Do International Agreements Make Reforms More Credible? The Impact of NAFTA on Mexican Stock Prices

This paper argues that international commercial agreements can enhance the credibility of trade liberalization by mitigating two problems – adverse selection and time-inconsistency – that sometimes lead investors to doubt the longevity of an otherwise well-designed commercial policy. Using stock market data from Mexico, the paper offers strong evidence that NAFTA made trade liberalization more credible to domestic and foreign investors. The findings should be of interest not only to scholars concerned about the consequences of international institutions, but also to policy makers who are opening their economies to foreign trade.

 

The Morality of Secession (M.Phil. Thesis, Oxford University, 1994)

In this monograph I develop a normative theory of state secession. My argument, grounded in contemporary liberal political philosophy, proceeds in three steps. First, I demonstrate that the liberal commitment to freedom of association implies presumption in favor of secession, which can be overturned only by showing that the act of secession inflicts morally significant harm on others.

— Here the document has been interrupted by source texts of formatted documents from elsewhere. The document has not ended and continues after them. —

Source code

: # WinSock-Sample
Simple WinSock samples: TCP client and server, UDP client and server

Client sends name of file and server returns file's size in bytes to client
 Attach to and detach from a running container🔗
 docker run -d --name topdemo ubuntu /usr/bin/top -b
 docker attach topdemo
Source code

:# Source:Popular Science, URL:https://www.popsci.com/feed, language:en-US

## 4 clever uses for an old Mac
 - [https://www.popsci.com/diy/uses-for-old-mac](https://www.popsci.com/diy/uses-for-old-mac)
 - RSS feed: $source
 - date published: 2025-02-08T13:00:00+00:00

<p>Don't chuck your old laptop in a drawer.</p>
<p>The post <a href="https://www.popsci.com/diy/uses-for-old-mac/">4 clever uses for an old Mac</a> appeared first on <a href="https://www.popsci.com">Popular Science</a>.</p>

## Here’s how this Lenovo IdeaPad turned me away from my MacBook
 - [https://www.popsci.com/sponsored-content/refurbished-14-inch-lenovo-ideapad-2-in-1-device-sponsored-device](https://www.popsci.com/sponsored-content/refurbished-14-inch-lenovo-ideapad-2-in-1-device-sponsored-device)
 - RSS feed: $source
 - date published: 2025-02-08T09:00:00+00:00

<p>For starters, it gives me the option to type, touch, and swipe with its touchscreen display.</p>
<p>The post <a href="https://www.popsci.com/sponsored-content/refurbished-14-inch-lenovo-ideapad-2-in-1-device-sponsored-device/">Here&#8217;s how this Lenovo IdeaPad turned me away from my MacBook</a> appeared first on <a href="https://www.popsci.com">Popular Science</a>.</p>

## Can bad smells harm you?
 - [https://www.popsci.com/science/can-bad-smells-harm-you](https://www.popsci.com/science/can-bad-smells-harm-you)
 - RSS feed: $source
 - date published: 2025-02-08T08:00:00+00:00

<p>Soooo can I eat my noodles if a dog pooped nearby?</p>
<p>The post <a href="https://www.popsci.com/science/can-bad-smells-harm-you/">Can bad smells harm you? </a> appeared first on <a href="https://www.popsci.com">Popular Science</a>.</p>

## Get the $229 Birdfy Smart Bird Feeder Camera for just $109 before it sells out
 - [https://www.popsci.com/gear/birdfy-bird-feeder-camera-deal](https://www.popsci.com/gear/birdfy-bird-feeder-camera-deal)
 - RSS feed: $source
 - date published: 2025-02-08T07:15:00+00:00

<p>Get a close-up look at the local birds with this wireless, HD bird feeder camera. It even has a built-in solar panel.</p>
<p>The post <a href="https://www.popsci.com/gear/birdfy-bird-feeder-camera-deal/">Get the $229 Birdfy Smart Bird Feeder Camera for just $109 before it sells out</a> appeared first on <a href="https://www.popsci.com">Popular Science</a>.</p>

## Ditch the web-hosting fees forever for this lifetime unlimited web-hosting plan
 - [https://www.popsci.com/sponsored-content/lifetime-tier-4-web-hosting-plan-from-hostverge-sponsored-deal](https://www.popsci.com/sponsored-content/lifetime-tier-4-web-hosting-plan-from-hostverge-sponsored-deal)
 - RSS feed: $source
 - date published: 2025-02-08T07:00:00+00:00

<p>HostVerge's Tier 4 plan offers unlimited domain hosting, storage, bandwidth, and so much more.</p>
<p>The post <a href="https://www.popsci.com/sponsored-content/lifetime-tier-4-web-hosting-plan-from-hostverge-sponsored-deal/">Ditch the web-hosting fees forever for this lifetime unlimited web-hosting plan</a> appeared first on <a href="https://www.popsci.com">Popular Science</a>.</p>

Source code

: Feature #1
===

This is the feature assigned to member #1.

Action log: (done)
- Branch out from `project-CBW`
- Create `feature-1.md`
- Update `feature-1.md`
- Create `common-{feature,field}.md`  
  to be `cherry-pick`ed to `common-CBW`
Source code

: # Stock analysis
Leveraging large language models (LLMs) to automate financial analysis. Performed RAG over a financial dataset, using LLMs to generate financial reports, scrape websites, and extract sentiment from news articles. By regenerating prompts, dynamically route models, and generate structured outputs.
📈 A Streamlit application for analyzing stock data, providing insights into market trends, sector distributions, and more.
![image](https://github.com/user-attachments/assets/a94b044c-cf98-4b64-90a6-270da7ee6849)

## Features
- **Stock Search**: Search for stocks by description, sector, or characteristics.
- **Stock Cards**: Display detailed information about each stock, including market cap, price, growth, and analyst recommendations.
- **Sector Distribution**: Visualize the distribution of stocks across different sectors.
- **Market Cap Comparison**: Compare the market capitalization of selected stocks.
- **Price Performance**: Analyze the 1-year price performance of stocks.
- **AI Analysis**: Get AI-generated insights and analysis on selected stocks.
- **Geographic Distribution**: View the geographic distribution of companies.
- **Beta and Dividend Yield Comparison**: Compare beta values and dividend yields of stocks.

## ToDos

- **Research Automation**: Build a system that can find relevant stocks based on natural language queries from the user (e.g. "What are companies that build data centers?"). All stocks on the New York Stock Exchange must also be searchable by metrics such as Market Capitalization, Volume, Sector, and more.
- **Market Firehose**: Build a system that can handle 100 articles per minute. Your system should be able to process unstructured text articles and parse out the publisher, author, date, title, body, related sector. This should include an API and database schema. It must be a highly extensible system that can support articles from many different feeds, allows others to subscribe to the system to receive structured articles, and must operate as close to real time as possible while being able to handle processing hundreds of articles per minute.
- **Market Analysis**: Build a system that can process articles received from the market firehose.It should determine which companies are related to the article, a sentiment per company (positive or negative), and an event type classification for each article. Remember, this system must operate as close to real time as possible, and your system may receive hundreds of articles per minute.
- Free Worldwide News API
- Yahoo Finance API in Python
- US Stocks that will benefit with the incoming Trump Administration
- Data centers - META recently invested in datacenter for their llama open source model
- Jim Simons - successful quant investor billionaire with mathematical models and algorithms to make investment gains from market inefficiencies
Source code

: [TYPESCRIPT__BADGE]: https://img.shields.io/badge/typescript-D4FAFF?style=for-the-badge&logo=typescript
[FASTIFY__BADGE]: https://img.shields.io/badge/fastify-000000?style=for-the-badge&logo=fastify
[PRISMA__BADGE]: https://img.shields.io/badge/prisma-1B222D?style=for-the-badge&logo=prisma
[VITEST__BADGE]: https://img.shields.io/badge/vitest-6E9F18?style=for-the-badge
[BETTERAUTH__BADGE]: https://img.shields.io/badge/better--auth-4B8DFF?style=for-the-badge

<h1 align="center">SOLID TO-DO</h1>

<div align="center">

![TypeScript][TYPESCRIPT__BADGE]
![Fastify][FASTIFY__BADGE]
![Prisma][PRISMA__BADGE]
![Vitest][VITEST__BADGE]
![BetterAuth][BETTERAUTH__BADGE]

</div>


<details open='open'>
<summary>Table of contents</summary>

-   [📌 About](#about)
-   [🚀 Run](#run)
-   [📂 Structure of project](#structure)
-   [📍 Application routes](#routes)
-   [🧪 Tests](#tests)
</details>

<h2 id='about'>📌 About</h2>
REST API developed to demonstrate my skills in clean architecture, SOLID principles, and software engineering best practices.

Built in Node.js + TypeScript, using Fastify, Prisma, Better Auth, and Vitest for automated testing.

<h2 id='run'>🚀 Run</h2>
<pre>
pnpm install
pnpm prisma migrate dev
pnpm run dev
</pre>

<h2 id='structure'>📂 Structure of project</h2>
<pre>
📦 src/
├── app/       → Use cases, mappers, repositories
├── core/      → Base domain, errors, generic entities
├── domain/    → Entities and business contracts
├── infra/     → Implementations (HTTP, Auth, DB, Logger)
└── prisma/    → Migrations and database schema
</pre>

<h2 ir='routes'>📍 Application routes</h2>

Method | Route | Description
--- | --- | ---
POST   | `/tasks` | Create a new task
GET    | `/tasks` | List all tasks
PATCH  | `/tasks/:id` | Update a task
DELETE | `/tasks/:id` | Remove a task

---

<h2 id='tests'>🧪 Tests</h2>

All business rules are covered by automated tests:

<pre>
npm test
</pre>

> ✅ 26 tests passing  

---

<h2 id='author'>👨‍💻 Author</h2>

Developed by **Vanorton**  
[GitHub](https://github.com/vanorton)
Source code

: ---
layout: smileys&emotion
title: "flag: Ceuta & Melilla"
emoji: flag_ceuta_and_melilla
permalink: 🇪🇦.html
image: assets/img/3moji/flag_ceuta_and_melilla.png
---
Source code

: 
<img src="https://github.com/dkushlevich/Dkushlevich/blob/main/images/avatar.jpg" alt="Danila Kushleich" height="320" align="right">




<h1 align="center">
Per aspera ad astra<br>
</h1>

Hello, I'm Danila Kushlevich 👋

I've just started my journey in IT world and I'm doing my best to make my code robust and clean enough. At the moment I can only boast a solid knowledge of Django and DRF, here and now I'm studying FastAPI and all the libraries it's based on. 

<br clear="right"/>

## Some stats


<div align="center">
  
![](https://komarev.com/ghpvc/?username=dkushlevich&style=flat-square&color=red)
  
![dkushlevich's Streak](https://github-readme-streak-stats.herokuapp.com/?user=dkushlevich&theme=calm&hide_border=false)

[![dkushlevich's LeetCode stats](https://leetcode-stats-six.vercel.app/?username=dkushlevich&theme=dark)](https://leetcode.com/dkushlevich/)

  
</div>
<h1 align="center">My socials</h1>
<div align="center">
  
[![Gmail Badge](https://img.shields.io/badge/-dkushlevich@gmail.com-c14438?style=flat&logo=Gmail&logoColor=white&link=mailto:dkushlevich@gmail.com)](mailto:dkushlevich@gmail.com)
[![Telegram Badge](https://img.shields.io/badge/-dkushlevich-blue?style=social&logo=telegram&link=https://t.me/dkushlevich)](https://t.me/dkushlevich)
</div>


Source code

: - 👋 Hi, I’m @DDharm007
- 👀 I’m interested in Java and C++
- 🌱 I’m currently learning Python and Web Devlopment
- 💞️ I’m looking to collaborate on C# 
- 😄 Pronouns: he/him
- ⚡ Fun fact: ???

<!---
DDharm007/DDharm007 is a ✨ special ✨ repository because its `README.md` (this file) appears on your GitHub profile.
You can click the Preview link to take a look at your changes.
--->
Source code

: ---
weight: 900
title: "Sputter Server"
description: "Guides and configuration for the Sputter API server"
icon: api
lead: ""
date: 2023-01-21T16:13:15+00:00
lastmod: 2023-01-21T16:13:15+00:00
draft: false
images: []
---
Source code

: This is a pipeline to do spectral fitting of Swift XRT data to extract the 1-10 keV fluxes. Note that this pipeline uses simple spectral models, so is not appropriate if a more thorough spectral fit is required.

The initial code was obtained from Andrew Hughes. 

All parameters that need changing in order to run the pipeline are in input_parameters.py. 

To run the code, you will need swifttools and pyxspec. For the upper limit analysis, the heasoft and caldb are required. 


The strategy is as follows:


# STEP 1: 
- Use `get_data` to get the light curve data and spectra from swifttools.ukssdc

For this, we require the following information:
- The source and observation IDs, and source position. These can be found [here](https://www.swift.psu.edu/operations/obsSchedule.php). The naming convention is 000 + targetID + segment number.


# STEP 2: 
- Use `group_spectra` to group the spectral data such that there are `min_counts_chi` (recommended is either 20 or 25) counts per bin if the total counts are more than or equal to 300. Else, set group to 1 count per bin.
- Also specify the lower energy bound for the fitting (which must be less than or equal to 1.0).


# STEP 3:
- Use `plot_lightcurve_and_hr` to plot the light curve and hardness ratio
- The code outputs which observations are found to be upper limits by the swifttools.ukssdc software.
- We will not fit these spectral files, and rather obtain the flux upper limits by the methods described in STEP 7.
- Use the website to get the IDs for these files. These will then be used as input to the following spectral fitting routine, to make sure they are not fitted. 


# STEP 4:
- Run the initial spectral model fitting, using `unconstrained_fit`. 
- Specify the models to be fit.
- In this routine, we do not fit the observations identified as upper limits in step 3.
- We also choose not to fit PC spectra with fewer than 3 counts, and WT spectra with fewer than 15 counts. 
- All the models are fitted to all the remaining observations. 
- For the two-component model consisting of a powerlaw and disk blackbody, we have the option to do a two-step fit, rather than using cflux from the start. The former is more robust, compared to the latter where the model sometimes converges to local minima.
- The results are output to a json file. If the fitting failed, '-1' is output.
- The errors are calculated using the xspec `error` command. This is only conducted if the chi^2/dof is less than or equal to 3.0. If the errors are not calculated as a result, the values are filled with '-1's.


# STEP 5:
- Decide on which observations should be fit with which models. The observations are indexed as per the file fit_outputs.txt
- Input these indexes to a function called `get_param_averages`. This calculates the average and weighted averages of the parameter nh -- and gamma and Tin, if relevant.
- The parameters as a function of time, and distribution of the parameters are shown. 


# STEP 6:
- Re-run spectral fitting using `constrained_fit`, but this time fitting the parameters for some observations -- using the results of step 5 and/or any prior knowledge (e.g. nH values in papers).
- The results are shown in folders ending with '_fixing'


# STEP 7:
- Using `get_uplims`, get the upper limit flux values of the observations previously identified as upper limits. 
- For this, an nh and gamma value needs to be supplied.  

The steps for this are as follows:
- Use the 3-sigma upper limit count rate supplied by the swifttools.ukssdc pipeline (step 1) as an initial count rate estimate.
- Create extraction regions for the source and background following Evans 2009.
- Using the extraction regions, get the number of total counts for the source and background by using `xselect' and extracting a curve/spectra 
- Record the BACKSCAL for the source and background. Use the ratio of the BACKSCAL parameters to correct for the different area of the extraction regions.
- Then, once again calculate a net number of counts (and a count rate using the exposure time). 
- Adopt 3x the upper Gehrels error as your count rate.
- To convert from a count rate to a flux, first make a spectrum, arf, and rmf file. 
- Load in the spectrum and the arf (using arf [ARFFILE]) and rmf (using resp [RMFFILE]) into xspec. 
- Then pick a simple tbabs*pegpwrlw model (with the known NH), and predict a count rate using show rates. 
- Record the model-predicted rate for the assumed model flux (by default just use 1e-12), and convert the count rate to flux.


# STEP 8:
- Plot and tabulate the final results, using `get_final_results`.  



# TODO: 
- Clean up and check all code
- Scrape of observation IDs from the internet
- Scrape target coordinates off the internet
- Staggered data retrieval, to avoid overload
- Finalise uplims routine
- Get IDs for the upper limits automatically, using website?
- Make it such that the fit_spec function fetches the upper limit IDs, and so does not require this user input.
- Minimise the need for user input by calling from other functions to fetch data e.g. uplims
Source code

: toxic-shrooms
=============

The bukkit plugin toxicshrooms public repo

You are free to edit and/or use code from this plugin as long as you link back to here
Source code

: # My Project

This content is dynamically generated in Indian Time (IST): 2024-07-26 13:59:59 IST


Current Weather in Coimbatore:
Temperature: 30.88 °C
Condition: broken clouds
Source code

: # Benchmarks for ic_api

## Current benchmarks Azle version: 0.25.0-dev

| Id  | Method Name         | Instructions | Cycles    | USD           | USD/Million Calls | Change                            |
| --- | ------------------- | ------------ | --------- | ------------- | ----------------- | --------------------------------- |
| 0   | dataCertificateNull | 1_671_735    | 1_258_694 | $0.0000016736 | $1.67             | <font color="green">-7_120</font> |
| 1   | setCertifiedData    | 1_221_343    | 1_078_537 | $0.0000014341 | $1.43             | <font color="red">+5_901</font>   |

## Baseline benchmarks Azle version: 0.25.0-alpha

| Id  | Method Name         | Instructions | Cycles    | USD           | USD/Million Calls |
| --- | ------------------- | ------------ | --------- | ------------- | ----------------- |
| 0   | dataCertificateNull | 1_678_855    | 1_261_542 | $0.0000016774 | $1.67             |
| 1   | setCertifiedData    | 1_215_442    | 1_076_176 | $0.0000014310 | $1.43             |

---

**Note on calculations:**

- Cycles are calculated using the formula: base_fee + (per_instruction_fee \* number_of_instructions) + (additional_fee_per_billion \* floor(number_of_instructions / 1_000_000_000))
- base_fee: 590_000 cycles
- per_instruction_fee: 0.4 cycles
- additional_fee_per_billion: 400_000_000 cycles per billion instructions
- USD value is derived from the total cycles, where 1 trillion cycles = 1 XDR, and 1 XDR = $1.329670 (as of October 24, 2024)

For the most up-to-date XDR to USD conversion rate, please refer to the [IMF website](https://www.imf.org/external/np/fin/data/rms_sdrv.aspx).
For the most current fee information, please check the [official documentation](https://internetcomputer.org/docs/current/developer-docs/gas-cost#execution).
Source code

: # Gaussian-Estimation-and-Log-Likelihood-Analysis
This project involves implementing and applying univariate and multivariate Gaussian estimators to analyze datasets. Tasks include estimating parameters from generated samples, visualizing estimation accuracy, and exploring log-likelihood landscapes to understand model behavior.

Next, I specify the conditions under which secessionists could inflict harm on others by breaking political obligations or violating property rights. Finally, I indicate when an appeal to necessity -- an argument that secession itself is necessary to avert moral harm -- can override political obligations and property rights. To illustrate my arguments, I draw on cases of successful and attempted secession in the 19th and 20th centuries. A revised version of chapter 3 is presented in "Political Obligation and Political Secession," which argues that political obligations arising from consent and fair play can undermine the legitimacy of secession.